This year the Tovstonogov Bolshoi Drama Theater turns 100 years old. It was decided to mark the round date with a memorable gesture - and was placed inside the main building, which was built by Ludwig Fontana in 1877, another theater - Plywood.
The project has three creators: the theater's artistic director Andrei Moguchy, artist Alexander Shishkin-Hokusai and architect Andrei Vorontsov from the ARKHATAKA association. It turned out to be something like an installation, and very bold, given the reverence of Petersburgers to everything historical. The new theater is quite real and functional, but the main thing in it is the concept and the message. And it is absolutely impossible to talk about him without some exaltation.
The plywood theater intrudes into the space of the old building boldly: the structure is voluminous, carmine-colored, the sharp "nose" climbed into the parterre, and the "body" freely spread along the stairs, corridors and halls. It is impossible not to notice, not to meet, not to marvel at the impudence, curiosity, greed with which a new substance captures the inviolable.
And yet for the audience who came to the old, "beautiful" theater, this is not only a challenge and provocation. For all its energy, the "lodger" is surprisingly effective, but at the same time and subtly sets off the classic interiors, already familiar and therefore long unnoticed. It makes you love them even warmer, or you think: maybe something new is really missing here?

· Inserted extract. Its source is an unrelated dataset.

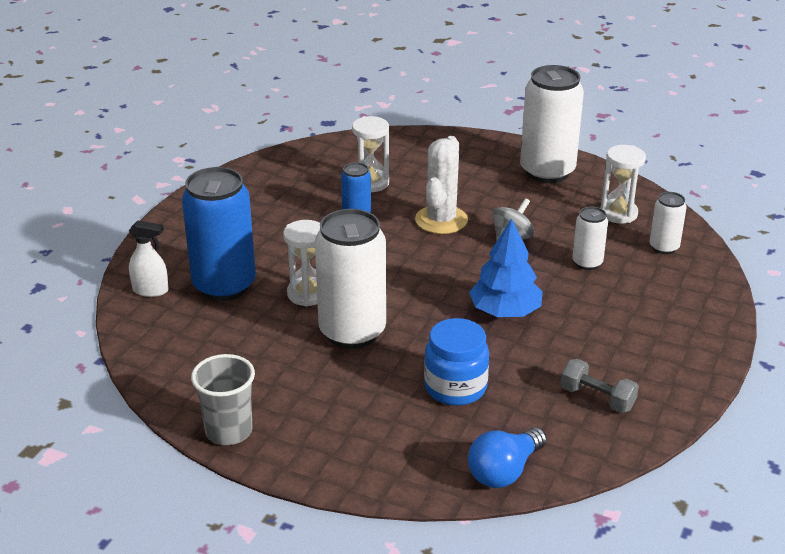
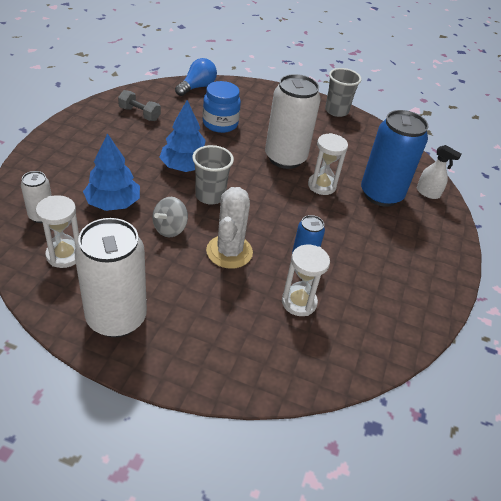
camera: 170 degrees right, 10 degrees up
white spray bottle [129,221,169,297] -> white spray bottle turned 150 degrees counterclockwise [417,145,462,199]
white can [572,207,608,270] -> blue tree [83,133,140,211]
none -> grey cup [192,145,234,205]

Those who bought a ticket to the Plywood Theater find themselves in a completely new space, and see the old interiors only indirectly. "Portal" begins near the main entrance, there is a wardrobe here. Then the viewer walks along the corridors, through the lower and upper foyers, on the way meeting parts and signs of the old theater - "opening" to the monuments to Gorky and Tovstonogov, an impressive chandelier, "eyes" through which one can "peep" behind the classic interiors. The auditorium is designed for 23 people, the stage is unusual - it is small, triangular, and the full height of a person is visible on it only if he is standing at the far point of the "wedge".
Wedge refers to the works of El Lissitzky, and the entire Plywood Theater is a dedication to the artists who once worked at the BDT, and there are many of them: Mstislav Dobuzhinsky, Alexander Benois, Boris Kustodiev, Kuzma Petrov-Vodkin and many others. Outside the Plywood Theater, there are memorial marble plaques with their names.
For each performance of the Main Stage, the "wedge" is dismantled - it takes about one night, and the auditorium turns into a box. The Plywood Theater is expected to run until the end of the year.